O professor da faculdade de direito da USP Fernando Scaff afirma que as acusações dos empresários franceses sem provas abalam a credibilidade do produto brasileiro. “Houve um dano de imagem, que pode se desdobrar em prejuízo financeiro, efetivo ou potencial. Basta imaginar, como a suspeita sobre a carne brasileira será interpretada pelos chineses, que são os maiores consumidores de carne brasileira no mundo.”

Para que isso não se repita, segundo Scaff, é necessário pressioná-los com uma ação judicial. “Há que se estudar todo um pântano processual que existe, inclusive para definir se para isso é melhor acionar os empresários na França ou no Brasil, e eles terão de se defender diante da pressão para indenização financeira.” Como consequência, poderão ter propriedades e contas penhorados.

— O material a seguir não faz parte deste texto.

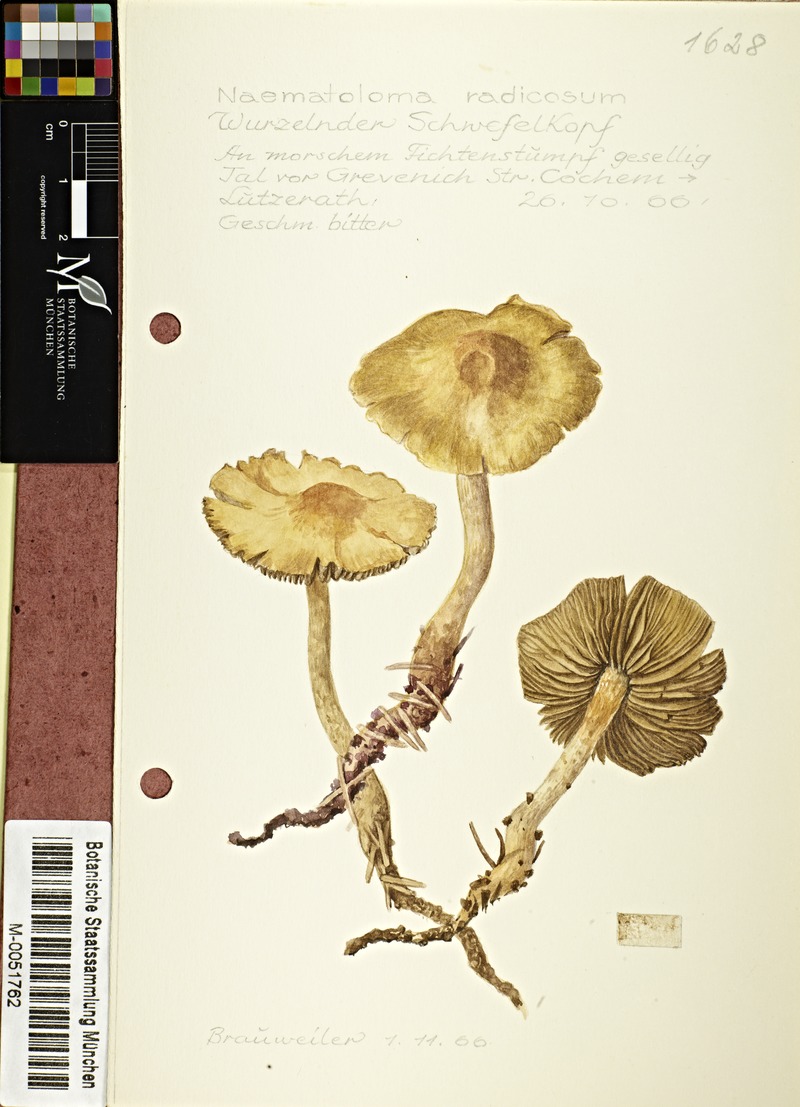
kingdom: Fungi
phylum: Basidiomycota
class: Agaricomycetes
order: Agaricales
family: Strophariaceae
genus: Hypholoma
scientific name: Hypholoma radicosum
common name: Rooting brownie
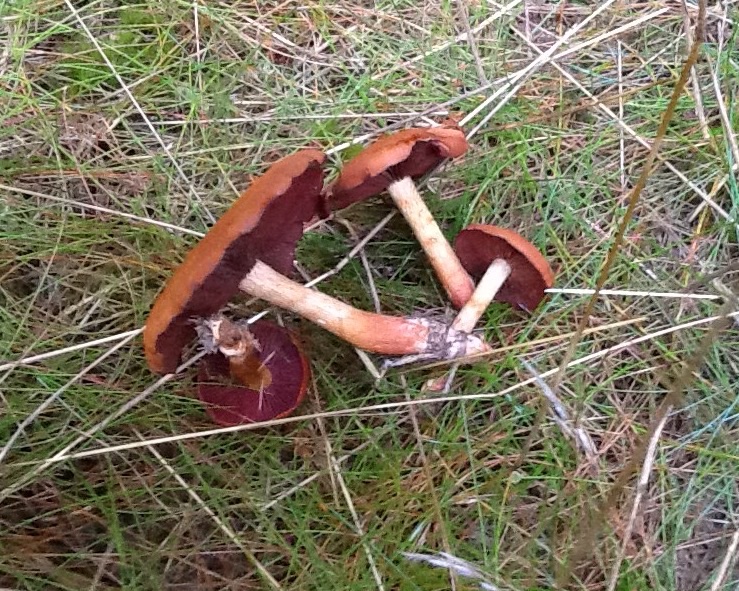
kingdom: Fungi
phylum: Basidiomycota
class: Agaricomycetes
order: Agaricales
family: Cortinariaceae
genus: Cortinarius
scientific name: Cortinarius purpureus
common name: brunrød slørhat
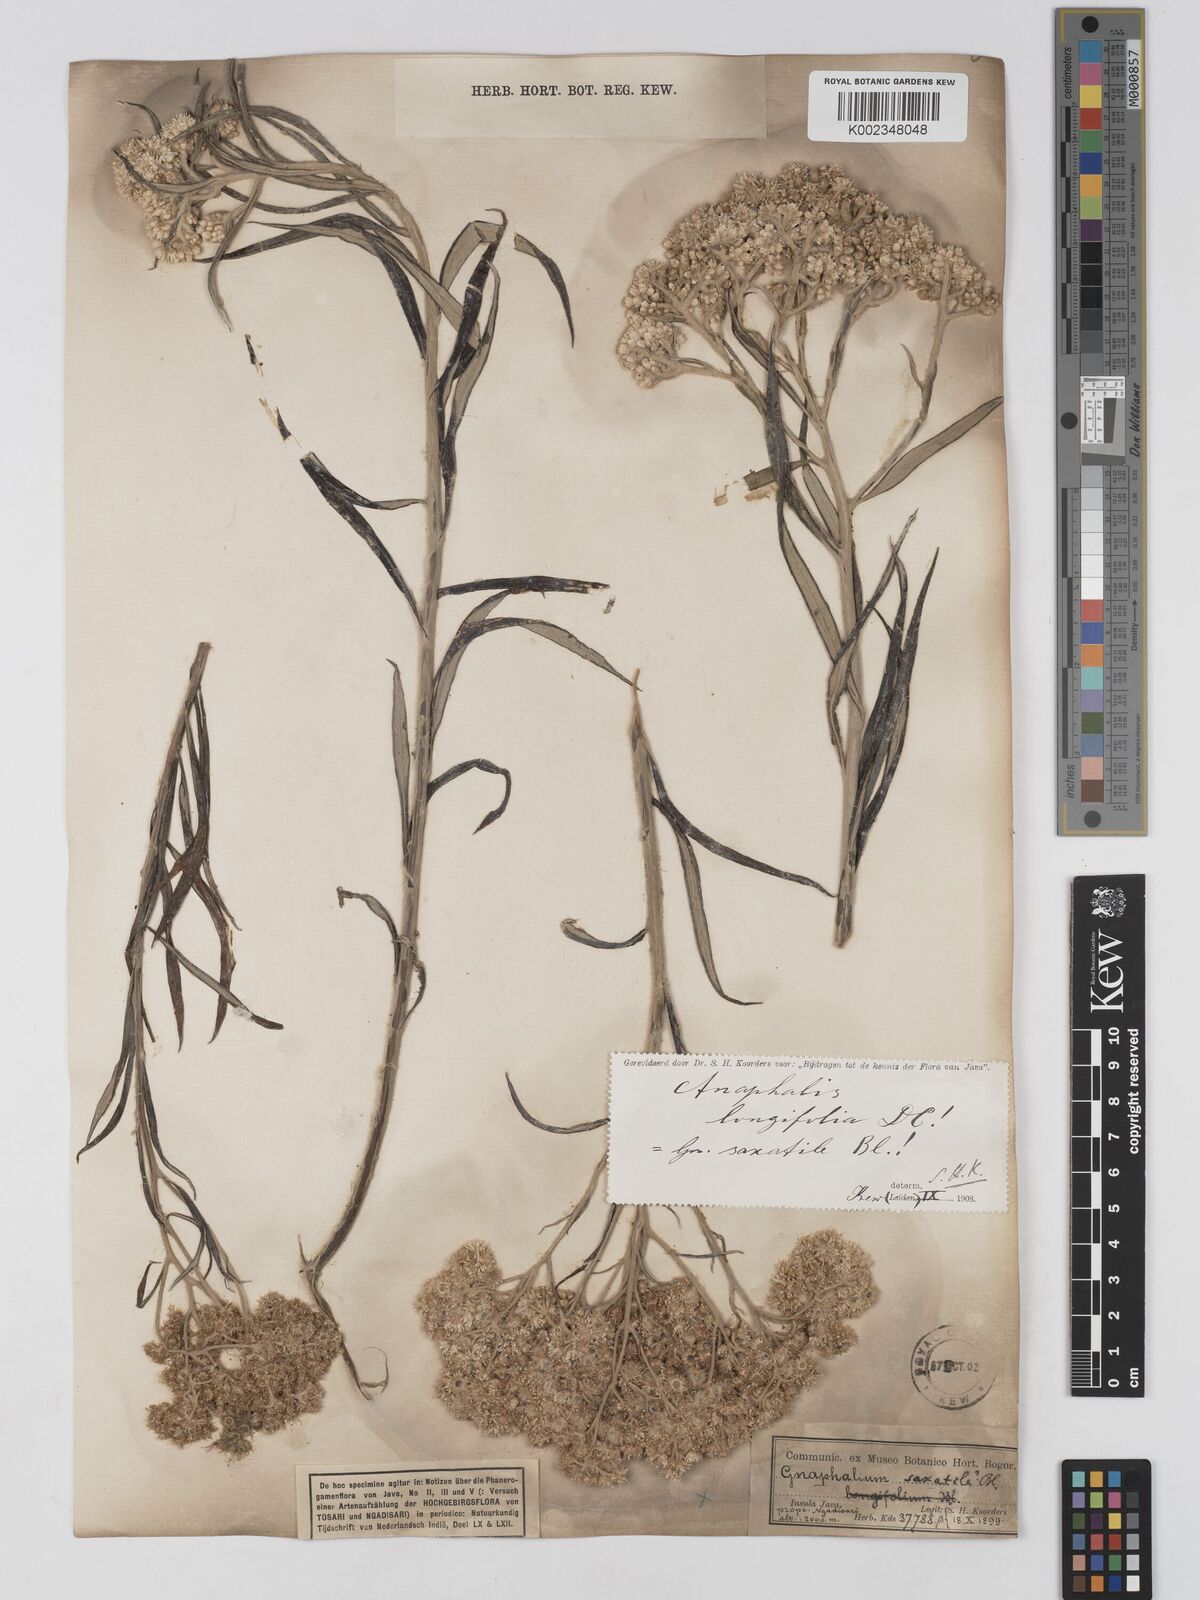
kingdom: Plantae
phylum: Tracheophyta
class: Magnoliopsida
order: Asterales
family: Asteraceae
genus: Anaphalis
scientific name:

Nesse sentido, a Confederação da Agricultura e Pecuária do Brasil (CNA) assumiu a dianteira e estuda mover uma ação contra o Carrefour e outros empresários que anunciaram que vão deixar de comprar carne de países do Mercosul. Uma atitude que pode ser caracterizada como uma violação das regras de defesa da concorrência da União Europeia. A Confederação deve formalizar uma reclamação, por meio de um escritório em Bruxelas para fazer valer a liberdade econômica e a proteção da produção brasileira no mercado da UE. E podem ocorrer novas disputas.

CARNE FRANCESA

Tiago Costa Alencar, consultor da Domani, especializada em processos de importação e exportação, lembra que a partir do dia 30 de dezembro entram em vigor as normas que proibirão a circulação de commodities como gado, soja, madeira, cacau, café, borracha natural e óleo de palma provenientes de áreas de desmatamento no mercado da União Europeia. O que também pode servir de barreira para a entrada de produtos brasileiros na Europa. E com a aprovação do acordo com o Mercosul, Giannetti da Fonsenca acredita que os protecionistas franceses devem atacar ainda mais a sanidade da carne e a questão ambiental.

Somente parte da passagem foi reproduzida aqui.